Monday, December 17, 2007

limbo; bad guitar playing

In a state of "inbetween"-ness, as one friend used to spell it (Canadianly?). The book is out, tho I have little idea of how it's "doing" – commercially, that is, it being far too early for sales statements from my publisher; on the other hand, a few very gratifying emails from readers out there – mostly friends – and a scattering of blogosphere responses. Don Share, God bless him, is at least halfway thru, & thus far has said nothing but nice things: "spellbinding"... "a book so good I'm anxious about what the heck I'm going to read when I finish it!" Blurb fodder, on the off chance this thing makes it into paperback.
I've largely recovered from the hangover attendant on Saturday night's book release party – for me, a drunken, rather melancholy affair, as these years I find most parties, even the ones I'm hosting. Too many people I wanted to see not in attendance, too much mother-hen-like worrying over whether everyone's having a "good time." Many musical instruments about, to little avail: the sad truth is that for my part I can't remember more than half a verse of any given song once I've gotten a couple drinks into me, & my fingers turn into fumbling bratwursts on the fretboard. The detached space reggae of the Mekons' "I'm Not There (1967)" ringing in my head all weekend:
A velvet glove strokes a hairy thigh
Day is breaking against the sky
My mind is purple...
Like the bubbles on your lips
Ooh baby I groove the way
You move your hips...
A colleague's 15-year-old son, enticed by the promise of music-making, had brought his gear along, & we tried to see if we had any common musical ground. Alas, apart from the inevitable 15 minutes of 12-bar blues in A, such was not to be found. Few things make me feel older than being in company of a "shredder," as these young folks refer to a player who's able to rip thru the Metallica catalogue with fleet fingers.

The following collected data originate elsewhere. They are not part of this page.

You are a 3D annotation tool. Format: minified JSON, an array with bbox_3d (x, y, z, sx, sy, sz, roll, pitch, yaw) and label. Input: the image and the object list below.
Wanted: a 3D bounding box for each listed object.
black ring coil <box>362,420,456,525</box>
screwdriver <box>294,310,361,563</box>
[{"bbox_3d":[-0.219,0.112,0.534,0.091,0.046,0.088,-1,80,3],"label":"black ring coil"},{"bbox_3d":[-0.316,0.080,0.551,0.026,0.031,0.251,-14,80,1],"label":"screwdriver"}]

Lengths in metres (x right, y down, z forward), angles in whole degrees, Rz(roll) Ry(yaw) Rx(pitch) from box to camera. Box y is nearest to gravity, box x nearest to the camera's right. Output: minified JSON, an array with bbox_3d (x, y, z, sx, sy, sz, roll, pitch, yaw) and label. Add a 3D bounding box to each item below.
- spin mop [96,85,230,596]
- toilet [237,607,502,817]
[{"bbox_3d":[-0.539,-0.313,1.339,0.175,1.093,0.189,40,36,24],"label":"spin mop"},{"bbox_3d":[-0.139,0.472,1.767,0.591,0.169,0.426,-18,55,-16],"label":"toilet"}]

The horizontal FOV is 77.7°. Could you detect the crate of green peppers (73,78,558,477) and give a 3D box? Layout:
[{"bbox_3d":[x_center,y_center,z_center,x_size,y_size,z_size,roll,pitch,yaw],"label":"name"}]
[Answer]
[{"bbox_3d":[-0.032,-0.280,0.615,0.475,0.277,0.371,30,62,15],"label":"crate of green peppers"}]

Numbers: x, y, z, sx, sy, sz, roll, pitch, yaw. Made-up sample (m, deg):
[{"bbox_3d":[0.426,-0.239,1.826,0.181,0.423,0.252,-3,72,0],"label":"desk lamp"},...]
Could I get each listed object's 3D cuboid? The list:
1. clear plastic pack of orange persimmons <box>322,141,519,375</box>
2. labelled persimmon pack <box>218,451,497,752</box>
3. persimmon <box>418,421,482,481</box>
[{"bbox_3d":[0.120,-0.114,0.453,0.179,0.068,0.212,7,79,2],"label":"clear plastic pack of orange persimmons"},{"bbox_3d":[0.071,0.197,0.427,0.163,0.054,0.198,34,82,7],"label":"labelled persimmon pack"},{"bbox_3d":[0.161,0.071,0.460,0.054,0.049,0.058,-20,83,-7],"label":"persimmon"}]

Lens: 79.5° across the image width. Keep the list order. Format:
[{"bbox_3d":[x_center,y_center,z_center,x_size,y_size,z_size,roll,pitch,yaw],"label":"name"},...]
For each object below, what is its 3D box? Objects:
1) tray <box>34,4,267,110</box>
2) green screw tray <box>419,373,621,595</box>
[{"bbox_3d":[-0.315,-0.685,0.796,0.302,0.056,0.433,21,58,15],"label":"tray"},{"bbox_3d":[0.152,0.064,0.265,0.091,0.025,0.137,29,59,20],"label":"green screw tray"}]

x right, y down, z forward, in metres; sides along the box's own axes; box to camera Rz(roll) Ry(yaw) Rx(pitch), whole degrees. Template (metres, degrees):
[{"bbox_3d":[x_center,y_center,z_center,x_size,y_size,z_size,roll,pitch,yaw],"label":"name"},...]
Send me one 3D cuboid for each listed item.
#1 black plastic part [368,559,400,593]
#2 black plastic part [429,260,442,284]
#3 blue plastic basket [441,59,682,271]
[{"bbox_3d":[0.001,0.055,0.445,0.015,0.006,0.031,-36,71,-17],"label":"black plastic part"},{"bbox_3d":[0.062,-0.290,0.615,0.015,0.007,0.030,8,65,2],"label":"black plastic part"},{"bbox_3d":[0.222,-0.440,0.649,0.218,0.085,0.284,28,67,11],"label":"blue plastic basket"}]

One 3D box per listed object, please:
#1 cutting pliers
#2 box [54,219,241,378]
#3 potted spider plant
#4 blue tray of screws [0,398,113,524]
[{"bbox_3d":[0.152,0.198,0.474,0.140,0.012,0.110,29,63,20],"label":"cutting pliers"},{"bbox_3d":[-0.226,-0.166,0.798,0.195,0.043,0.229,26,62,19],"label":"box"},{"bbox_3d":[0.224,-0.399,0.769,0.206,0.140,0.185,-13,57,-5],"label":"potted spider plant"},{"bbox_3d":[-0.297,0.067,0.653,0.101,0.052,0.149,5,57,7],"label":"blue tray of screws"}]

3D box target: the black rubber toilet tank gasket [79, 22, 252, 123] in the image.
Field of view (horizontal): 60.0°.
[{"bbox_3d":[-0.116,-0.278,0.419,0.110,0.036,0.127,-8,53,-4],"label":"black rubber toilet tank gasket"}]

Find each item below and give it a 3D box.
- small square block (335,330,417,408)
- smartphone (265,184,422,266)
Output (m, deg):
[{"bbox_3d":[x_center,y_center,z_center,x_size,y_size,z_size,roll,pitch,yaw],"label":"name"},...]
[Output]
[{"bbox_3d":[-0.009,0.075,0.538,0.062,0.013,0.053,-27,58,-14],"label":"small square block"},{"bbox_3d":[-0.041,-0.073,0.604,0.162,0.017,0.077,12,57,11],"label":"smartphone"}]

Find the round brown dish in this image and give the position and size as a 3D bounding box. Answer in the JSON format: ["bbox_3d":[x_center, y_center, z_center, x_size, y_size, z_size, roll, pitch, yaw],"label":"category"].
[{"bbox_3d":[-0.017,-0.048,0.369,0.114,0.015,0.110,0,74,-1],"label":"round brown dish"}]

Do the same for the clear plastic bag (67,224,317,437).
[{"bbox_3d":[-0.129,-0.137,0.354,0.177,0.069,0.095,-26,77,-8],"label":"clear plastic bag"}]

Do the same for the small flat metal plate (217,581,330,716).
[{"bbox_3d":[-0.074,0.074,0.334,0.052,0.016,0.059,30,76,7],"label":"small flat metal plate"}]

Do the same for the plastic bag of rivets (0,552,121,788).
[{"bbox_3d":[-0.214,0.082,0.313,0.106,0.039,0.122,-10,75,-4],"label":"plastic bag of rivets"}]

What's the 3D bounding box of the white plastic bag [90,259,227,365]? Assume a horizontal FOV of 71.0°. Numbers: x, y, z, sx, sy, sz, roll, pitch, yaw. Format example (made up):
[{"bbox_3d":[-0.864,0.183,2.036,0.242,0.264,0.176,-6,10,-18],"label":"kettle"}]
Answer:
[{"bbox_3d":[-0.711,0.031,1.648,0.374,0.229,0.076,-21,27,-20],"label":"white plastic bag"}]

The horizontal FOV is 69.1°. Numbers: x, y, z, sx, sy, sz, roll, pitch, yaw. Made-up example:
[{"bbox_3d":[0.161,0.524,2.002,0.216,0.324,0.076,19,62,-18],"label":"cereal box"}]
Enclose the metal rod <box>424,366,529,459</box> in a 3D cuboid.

Hazy as I was, I recognized that our guitar-Bildungs (Guitarrebildungen?) were fundamentally different, that there's been a sea change in the way one learns to play rock guitar in the past couple decades. I learned chords, open & barre, & only then progressed to scales & riffs. (One could probably fake 80% of the corpus of pre-1980 pop music if one knew the old I-IV-V-VIm progression.) Alan, on the other hand, thinks in terms of lines, of melodic patterns, of the dit-dit-diddle-dit-dits that underpin the fast metal he listens to. I can't wrap my head, or my fingers, around it – & won't ever be able, I'm afraid, to play "Master of Puppets" or Tool's "Schism."

(But then again, as one friend remarks, a 15-year-old brings an intensity of practice time to these things that isn't really available to those of us with jobs & such. I do have every intention of blocking out some time over the break to draw and paint, pursuits which don't plunge me into quite the despair that music-making usually does.)

1 comment:

Emily said...

Mark -- sorry we had to miss your party (as you know, we were a bit busy).

Not that my own musical abilities would really have contributed -- if I'm drinking I tend to play and sing showtunes badly (and only when I'm drunk do I do that). If I'm not drinking it's almost entirely baroque music these days.

Or Christmas carols, since that's seasonal.